J.P. Morgan Building
23 Wall Street, Trowbridge & Livingston, architects, 1913

At the corner of Wall and Broad streets, the financial crossroads of the world, sits the House of Morgan. J. Pierpont Morgan, Sr., the capitalist's capitalist – known throughout the world of finance, sought out by presidents and potentates – helped bankroll the industrialization of America. His influence was such that, during the financial Panic of 1907, he orchestrated everything from the rescue of trust companies to the bailout of the New York Stock Exchange.

In 1913, the year Morgan died (to be succeeded by his son, J.P. Morgan, Jr.), the company built a new bank on the corner it has occupied since 1873 – one of Wall Street's most valuable sites.

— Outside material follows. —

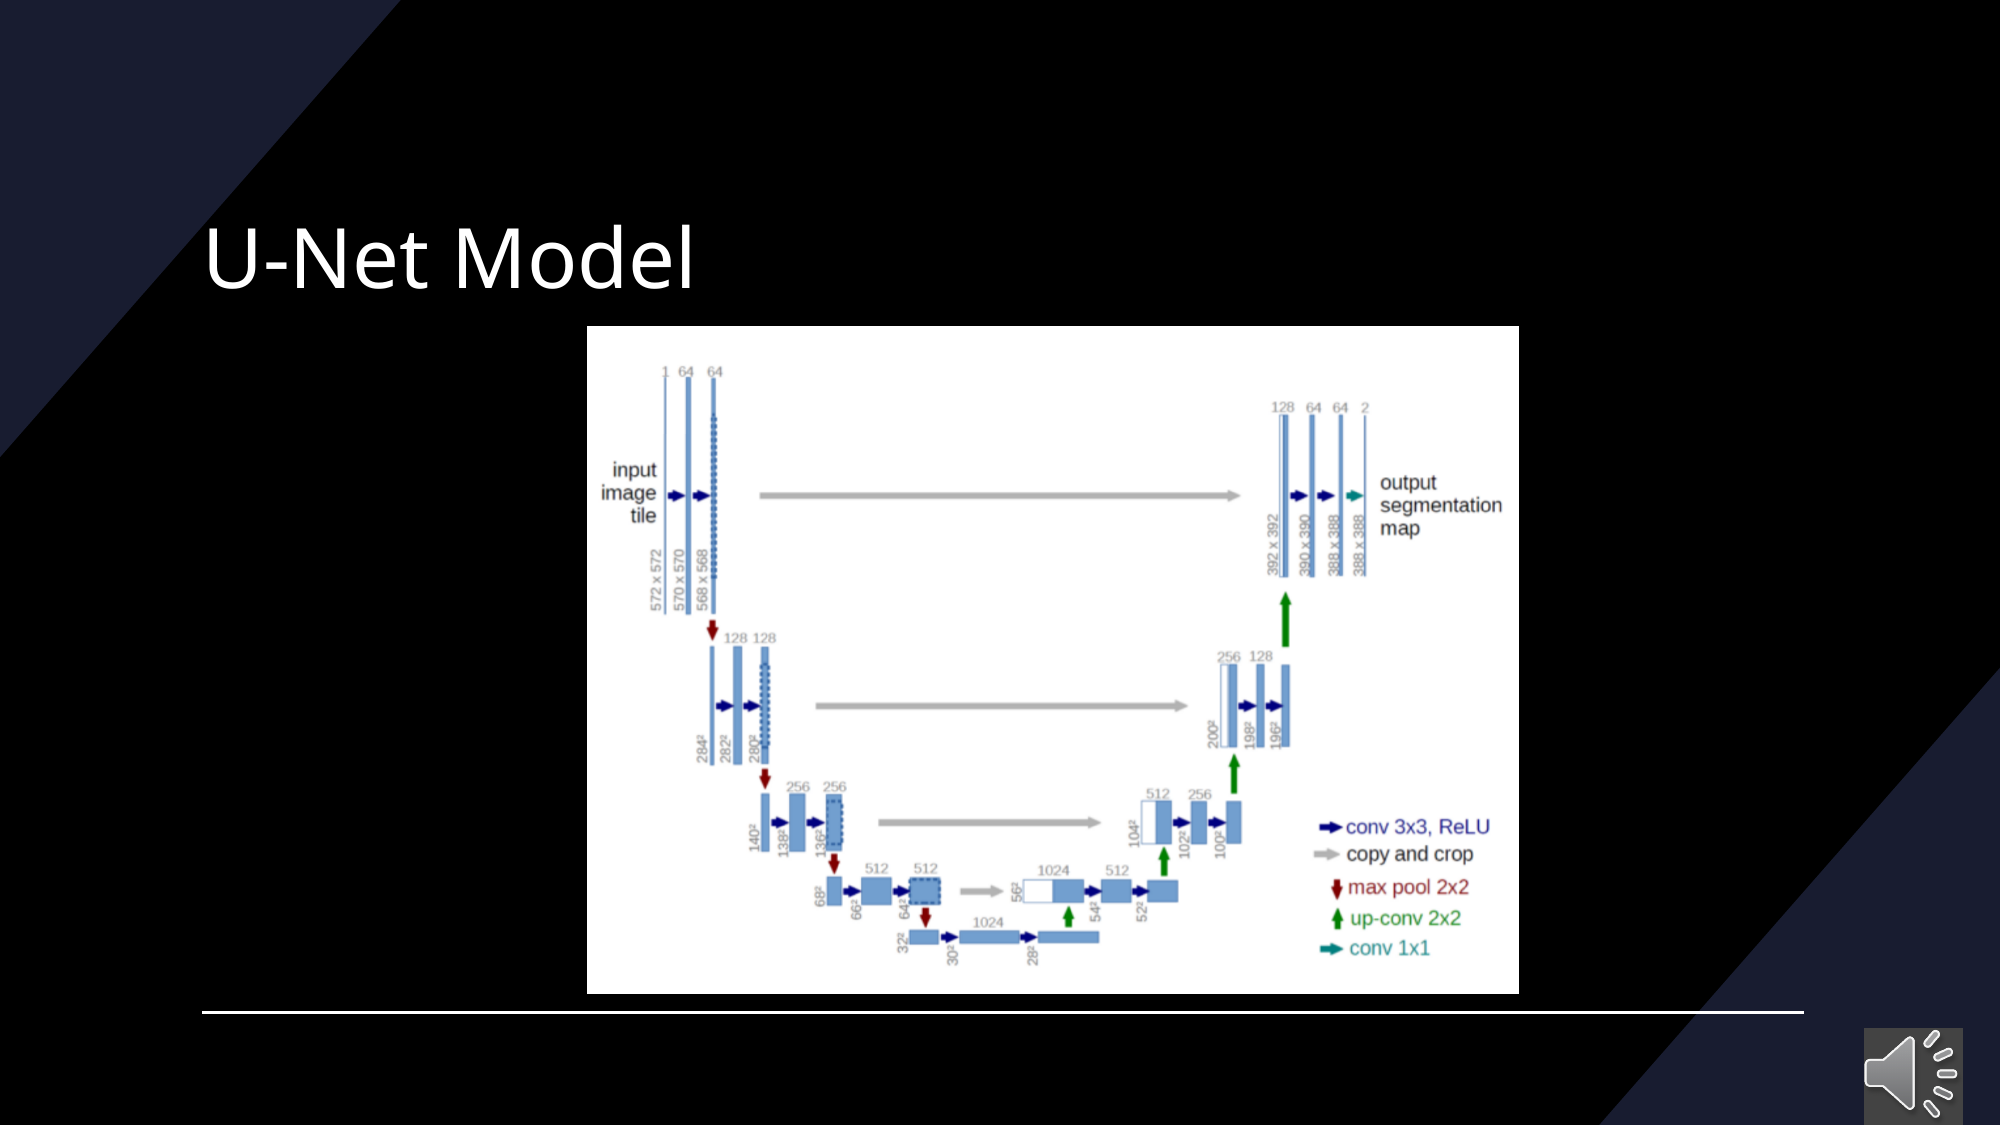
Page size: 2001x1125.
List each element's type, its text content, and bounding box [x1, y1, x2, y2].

picture [1863, 1026, 1964, 1125]
title U-Net Model [187, 143, 1813, 367]
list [586, 326, 1519, 994]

With skyscrapers rising on all sides, and land values skyrocketing, the House of Morgan displayed its fabulous wealth by building its new headquarters no taller than the old – just four stories, though with foundations strong enough to support a forty-story tower is needed some day.

Luxurious but unmarked, like a prestigious private club, the Morgan building was nevertheless so well known that when, in 1920, a wagon exploded across the street killing 30 people, it was simply assumed – though never proven – that an anarchist bomb had been aimed at the bank. The pockmarks on the bank's Wall Street façade have been left deliberately unrepaired, and can still be seen today.